When several top executives, including some AI firm CEOs, declined invitations on short notice, Trump was angered and canceled the event altogether, even as other executives were already en route to Washington.

Competing pressures: innovation vs. safety

Industry figures worried that government safety testing, even on a voluntary basis, could delay launches or force model changes, undermining development timelines. Companies also pushed to shrink the review window from the government’s preferred 90 days to as little as 14 days.

AI‑safety advocates in Washington had seen the order as a long-awaited first step to address risks such as AI-enabled cyberattacks and computer crimes, including enforcing existing laws against anyone using AI to “illegally access or damage a computer.” For now, those plans are in limbo.

Trump’s public rationale and uncertain future

Publicly, Trump said, “I didn’t like certain aspects of it.
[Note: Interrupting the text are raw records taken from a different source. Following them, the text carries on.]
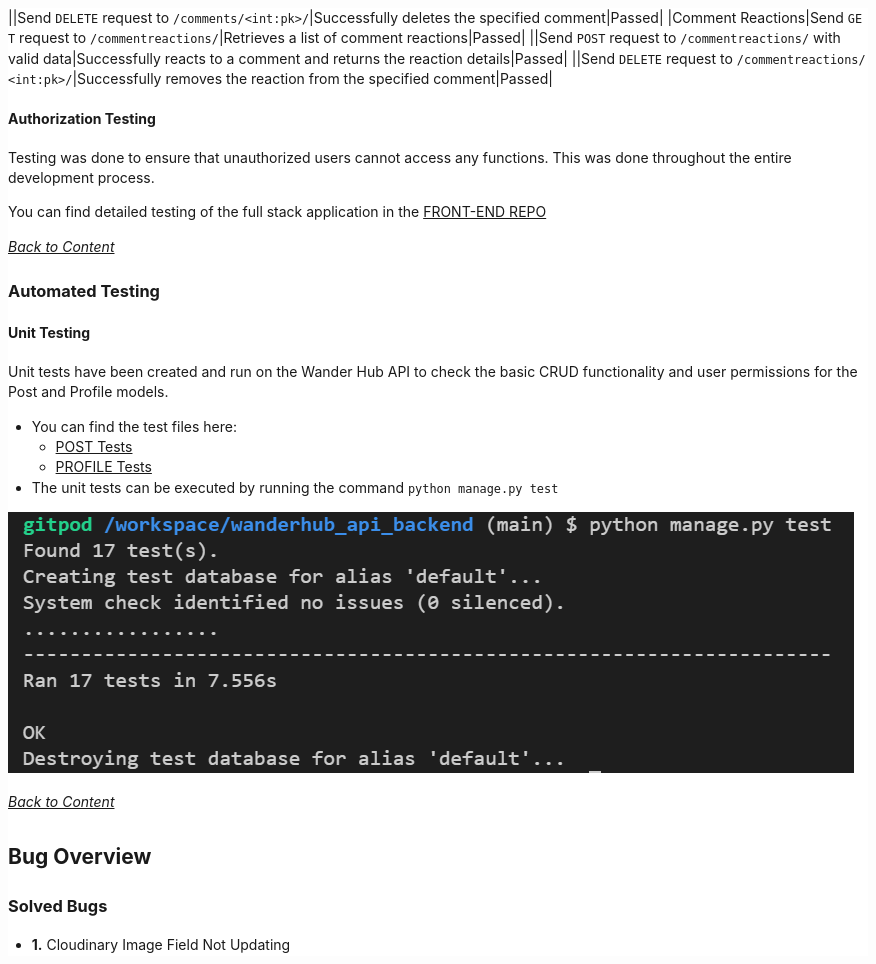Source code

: ||Send `DELETE` request to `/comments/<int:pk>/`|Successfully deletes the specified comment|Passed|
|Comment Reactions|Send `GET` request to `/commentreactions/`|Retrieves a list of comment reactions|Passed|
||Send `POST` request to `/commentreactions/` with valid data|Successfully reacts to a comment and returns the reaction details|Passed|
||Send `DELETE` request to `/commentreactions/<int:pk>/`|Successfully removes the reaction from the specified comment|Passed|

#### Authorization Testing
Testing was done to ensure that unauthorized users cannot access any functions. This was done throughout the entire development process.

You can find detailed testing of the full stack application in the [FRONT-END REPO](https://github.com/bhagyashriyogeshpatil/wanderhub-frontend)

*<span style="color: blue;">[Back to Content](#table-of-contents)</span>* 

### Automated Testing

#### Unit Testing
Unit tests have been created and run on the Wander Hub API to check the basic CRUD functionality and user permissions for the Post and Profile models.

- You can find the test files here:
  - [POST Tests](https://github.com/bhagyashriyogeshpatil/wanderhub_api_backend/blob/main/posts/tests.py)
  - [PROFILE Tests](https://github.com/bhagyashriyogeshpatil/wanderhub_api_backend/blob/main/profiles/tests.py)
- The unit tests can be executed by running the command `python manage.py test`

![python_unit_tests](documentation/docs_images/python_unit_tests_result.png)

*<span style="color: blue;">[Back to Content](#table-of-contents)</span>* 

## Bug Overview

### Solved Bugs

- **1.** Cloudinary Image Field Not Updating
I postponed it,” adding that the order “could have been a blocker” for jobs and the “tremendous good” he claims AI is creating. He repeatedly cited geopolitics: “We’re leading China, we’re leading everybody, and I didn’t want to do anything to get in the way of that lead.”

The delay deepens an existing split inside the administration between those urging light‑touch rules to keep U.S. AI firms ahead and those alarmed by rapidly escalating security risks. With the executive order pulled at the last minute, it is unclear when—or whether—a revised AI oversight framework will emerge.